Genus of flowering plants

Kumara is a genus of two species of flowering plants in the subfamily Asphodeloideae, native to the Western Cape Province of South Africa.

==Separation from Aloe==
Phylogenetic studies indicated that two species that were traditionally classed as members of the genus Aloe were genetically distinct and comprised an entirely separate clade. The species were accordingly split off as a separate genus, given the name that it had previously held, Kumara. Both species bear characteristically strap-shaped leaves in a two-ranked (orthodistichous) arrangement.

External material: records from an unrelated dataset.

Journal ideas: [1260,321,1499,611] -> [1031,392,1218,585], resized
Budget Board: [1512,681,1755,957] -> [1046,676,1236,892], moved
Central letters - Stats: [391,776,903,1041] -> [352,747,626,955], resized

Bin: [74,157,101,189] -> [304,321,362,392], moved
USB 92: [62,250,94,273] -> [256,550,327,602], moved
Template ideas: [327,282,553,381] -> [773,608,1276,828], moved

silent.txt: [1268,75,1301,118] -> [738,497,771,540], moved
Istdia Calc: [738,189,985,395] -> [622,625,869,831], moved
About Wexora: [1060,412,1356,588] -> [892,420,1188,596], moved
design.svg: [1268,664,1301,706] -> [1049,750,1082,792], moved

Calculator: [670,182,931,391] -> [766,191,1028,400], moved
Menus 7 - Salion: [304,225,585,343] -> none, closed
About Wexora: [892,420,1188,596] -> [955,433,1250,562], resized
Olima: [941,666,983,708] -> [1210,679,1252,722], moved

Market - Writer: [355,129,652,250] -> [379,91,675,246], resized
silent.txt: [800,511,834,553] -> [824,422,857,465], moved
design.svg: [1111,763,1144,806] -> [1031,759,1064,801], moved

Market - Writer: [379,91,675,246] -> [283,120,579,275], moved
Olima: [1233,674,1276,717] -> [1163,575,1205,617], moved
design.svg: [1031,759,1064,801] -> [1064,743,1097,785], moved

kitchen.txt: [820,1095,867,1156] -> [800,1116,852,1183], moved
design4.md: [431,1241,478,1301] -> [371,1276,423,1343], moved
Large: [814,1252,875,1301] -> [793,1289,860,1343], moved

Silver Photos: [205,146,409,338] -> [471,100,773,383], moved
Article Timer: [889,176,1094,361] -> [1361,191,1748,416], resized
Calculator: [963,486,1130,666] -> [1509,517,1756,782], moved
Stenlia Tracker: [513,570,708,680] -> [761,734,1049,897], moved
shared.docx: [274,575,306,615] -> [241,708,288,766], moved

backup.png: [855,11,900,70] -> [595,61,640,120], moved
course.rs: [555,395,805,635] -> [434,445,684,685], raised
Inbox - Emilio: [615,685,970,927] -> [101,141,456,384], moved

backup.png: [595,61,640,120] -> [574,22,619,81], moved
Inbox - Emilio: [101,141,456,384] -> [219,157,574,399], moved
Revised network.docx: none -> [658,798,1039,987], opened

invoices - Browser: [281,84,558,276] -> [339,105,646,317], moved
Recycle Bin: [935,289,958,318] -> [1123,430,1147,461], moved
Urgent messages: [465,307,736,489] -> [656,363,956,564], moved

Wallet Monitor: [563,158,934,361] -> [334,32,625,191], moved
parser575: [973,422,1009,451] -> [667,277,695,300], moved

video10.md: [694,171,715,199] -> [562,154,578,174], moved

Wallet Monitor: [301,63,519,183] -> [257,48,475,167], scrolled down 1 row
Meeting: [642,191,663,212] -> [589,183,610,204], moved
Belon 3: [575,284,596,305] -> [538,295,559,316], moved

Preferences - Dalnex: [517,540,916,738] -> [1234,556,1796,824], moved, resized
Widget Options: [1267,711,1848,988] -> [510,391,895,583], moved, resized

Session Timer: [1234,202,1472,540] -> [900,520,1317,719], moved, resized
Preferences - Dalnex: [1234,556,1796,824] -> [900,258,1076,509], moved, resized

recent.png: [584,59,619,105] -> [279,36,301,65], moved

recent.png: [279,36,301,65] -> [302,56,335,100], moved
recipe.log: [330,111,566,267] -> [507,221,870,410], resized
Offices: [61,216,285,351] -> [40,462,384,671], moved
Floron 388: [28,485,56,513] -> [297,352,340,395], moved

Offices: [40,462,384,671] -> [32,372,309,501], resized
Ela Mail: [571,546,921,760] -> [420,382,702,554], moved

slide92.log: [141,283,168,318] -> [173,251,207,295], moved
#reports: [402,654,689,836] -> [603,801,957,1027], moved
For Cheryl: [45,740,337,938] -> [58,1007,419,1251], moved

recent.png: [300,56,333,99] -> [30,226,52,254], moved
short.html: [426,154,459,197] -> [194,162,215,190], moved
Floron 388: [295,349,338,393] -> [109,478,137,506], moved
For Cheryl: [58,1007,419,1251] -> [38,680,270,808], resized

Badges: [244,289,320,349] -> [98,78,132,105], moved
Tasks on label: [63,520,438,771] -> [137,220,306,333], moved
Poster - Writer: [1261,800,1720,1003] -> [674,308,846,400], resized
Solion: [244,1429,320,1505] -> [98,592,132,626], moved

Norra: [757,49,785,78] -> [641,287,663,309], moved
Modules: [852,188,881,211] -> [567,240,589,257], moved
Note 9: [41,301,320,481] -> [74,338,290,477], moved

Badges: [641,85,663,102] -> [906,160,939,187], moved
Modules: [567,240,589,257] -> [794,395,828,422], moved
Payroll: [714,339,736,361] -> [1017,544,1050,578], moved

Intergeneric hybrids have nonetheless been recorded, between Kumara and at least one other alooid genus, Gonialoe. The resulting hybrid, initially published as an infrageneric hybrid between two species of Aloe, is now designated an intergeneric hybrid of the new nothogenus .

==Species==
Two species are accepted, as of October 2017:

| Image | Scientific name | Distribution |
|---|---|---|
|  | Kumara haemanthifolia (Marloth & A.Berger) Boatwr. & J.C.Manning, syn. Aloe haemanthifolia | Western Cape, South Africa |
|  | Kumara plicatilis (L.) G.D.Rowley, syn. Aloe plicatilis | Western Cape, South Africa |

Both species have a unique distichous ("fan") arrangement to their grey, strap-shaped leaves. Both are also indigenous to roughly the same range of mountains in the south-western corner of the Western Cape, South Africa, however the tall tree-like Kumara plicatilis is found on the lower slopes of the mountains, while the tiny stemless Kumara haemanthifolia inhabits the high peaks.